_Study material_
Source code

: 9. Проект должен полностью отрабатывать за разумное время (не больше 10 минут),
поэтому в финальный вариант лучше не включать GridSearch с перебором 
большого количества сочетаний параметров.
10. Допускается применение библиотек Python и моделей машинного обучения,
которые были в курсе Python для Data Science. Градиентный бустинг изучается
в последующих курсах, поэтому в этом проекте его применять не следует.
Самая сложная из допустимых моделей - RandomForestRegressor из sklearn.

_What to work on_
Repeat word for word the lines of the items, starting with the line containing "9. Проект должен" and going on through the end of the items.

_Answer space_
: 9. Проект должен полностью отрабатывать за разумное время (не больше 10 минут),
поэтому в финальный вариант лучше не включать GridSearch с перебором 
большого количества сочетаний параметров.
10. Допускается применение библиотек Python и моделей машинного обучения,
которые были в курсе Python для Data Science. Градиентный бустинг изучается
в последующих курсах, поэтому в этом проекте его применять не следует.
Самая сложная из допустимых моделей - RandomForestRegressor из sklearn.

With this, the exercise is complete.